I didn't know him during the bike rides to Catholic school (he and his brothers claim that they could tie their neckties one-handed while steering), the weeks in 1968 when the neighborhood dads blocked off the street with their cars and watched for looters. I never met the babysitter he drew his first pictures for. I only heard later about the night they crashed the van, the school paper, the jazz band solos, the marching band trips, the late-night gigs in Detroit. I met him backstage at a concert in college, when he said he didn't like Mozart. He irritated me so much I started hanging out in the library when he was there, just to confirm how much he bugged me. He regularly fell asleep there, exhausted from the combination of student teaching, full courseload, and regular performing with a rock band until all hours of the morning. I started studying at the other end of the long table and watching his head.
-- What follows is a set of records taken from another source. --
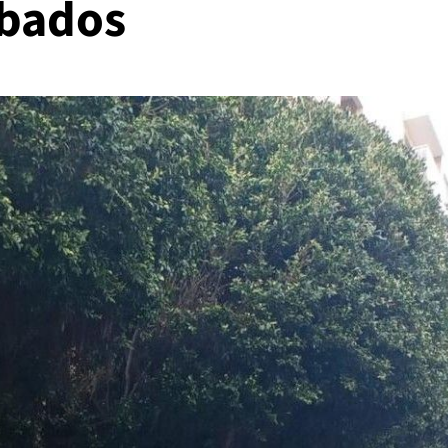
obados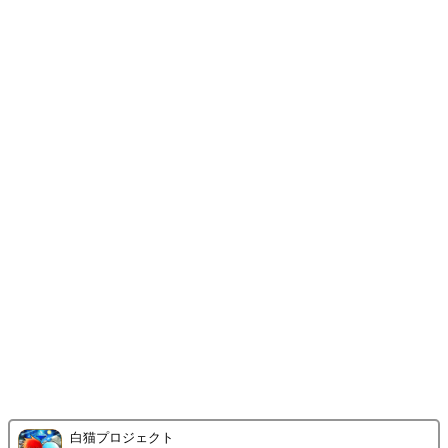
白猫プロジェクト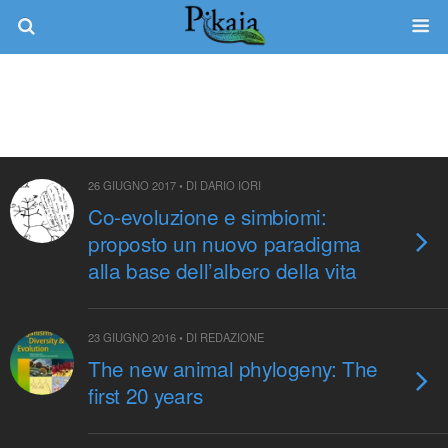
Tag › Alberi Filogenetici
26 GIUGNO 2017 • DI DARIO IORI
Co-evoluzione e simbiomi:
proposto un nuovo paradigma
alla base dell’albero della vita
23 GIUGNO 2016 • DI REDAZIONE
The new animal phylogeny: The
first 20 years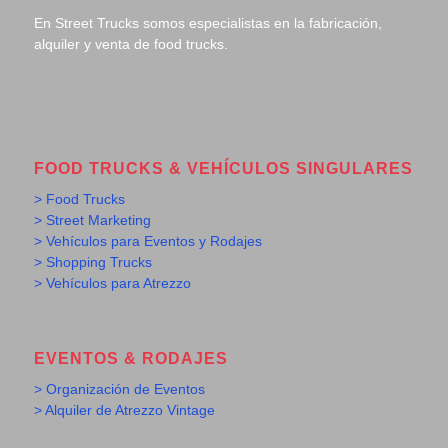
En Street Trucks somos especialistas en la fabricación,
alquiler y venta de food trucks.
FOOD TRUCKS & VEHÍCULOS SINGULARES
> Food Trucks
> Street Marketing
> Vehículos para Eventos y Rodajes
> Shopping Trucks
> Vehículos para Atrezzo
EVENTOS & RODAJES
> Organización de Eventos
> Alquiler de Atrezzo Vintage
He would wake up, look at me, and go to his next rehearsal. So irritating.

Eventually I got to know the big, crumbling house on the lake that they moved to after the riots. We shared that kind of childhood, scared young parents fleeing change and heading out to the nearest small town where they found safety for their kids and long commutes for themselves. We are probably the last generation to have been left to our own devices as children. I still love roaming his streets and imagining him young, wasting his time there, on his feet or on his bike, hanging out, growing up. We are both lucky enough to return each year to the same little towns where we first tasted that freedom.

Since then we've walked plenty of roads together - through entire mountain ranges, cities, eras, crises, triumphs - and we don't seem to be nearly finished. He has made room for the unexpected in our lives and taught me to do that too. He does goofy things to make me laugh, he reminds me to go outside. He is clearly planning to get very old and prepares to be able to do that every day. He made me think I could walk up a mountain and take a canoe into the backcountry. He has dealt with the moving companies three times in a row now and doesn't remind me how much payback is owed him. Danger is his middle name. He is a huge geek and can recount his dreams, ancient Greek history, the battles of Alexander, the rules of about three dozen games, the plot of Battlestar Galactica, and the entire text of his favorite movies in astonishing detail. He plays more kinds of music than most musicians I know and is currently learning new styles. He is a born teacher. He says he doesn't like the Internet but I often find him digging through Youtube for interesting performances. He is building our house, he does our taxes, he makes me dinner, and he lightens my heart every single day.

Happy birthday, husband. Tell me there's at least fifty more years of you.




dkz

Sunday, February 6, 2011

Equilbrium

Besides me being sick, it was a perfect weekend. We watched movies, ate soup, took naps, and yesterday when I started feeling better we went for a stroll along the canal in the suspiciously springlike air. Everybody was out, their heavy winter coats open or slung over their arms, soaking up the rare light and enjoying the city in sunshine. Right before MtMn's birthday, we always feel the shift: days get brighter. The weather isn't everything, but its effect is significant. The day's length doesn't vary that much in Texas, and I like thinking that big payback for the dark winter is on the way, that light increases so naturally, without effort.

He has two shows this week, my show goes on stage, it's busy. In between we heat up dinner whenever we get home, geek out on Roman history, see who's on Skype, plan a party, plan a summer. It's all right. It's life as we have often known it. And I can feel how I've resisted this ease from somewhere deep inside, from a place that wants to go home.

Home is shifting.

And, of course, home is not shifting. Roll out the yoga mat, sip the coffee, read the book, do the puzzle, study the score, watch the movie, have the conversation. Years of changing scenery and new stories, a great long dizzying road trip. Huddled on the couch, strolling along the path, entwined in our bed.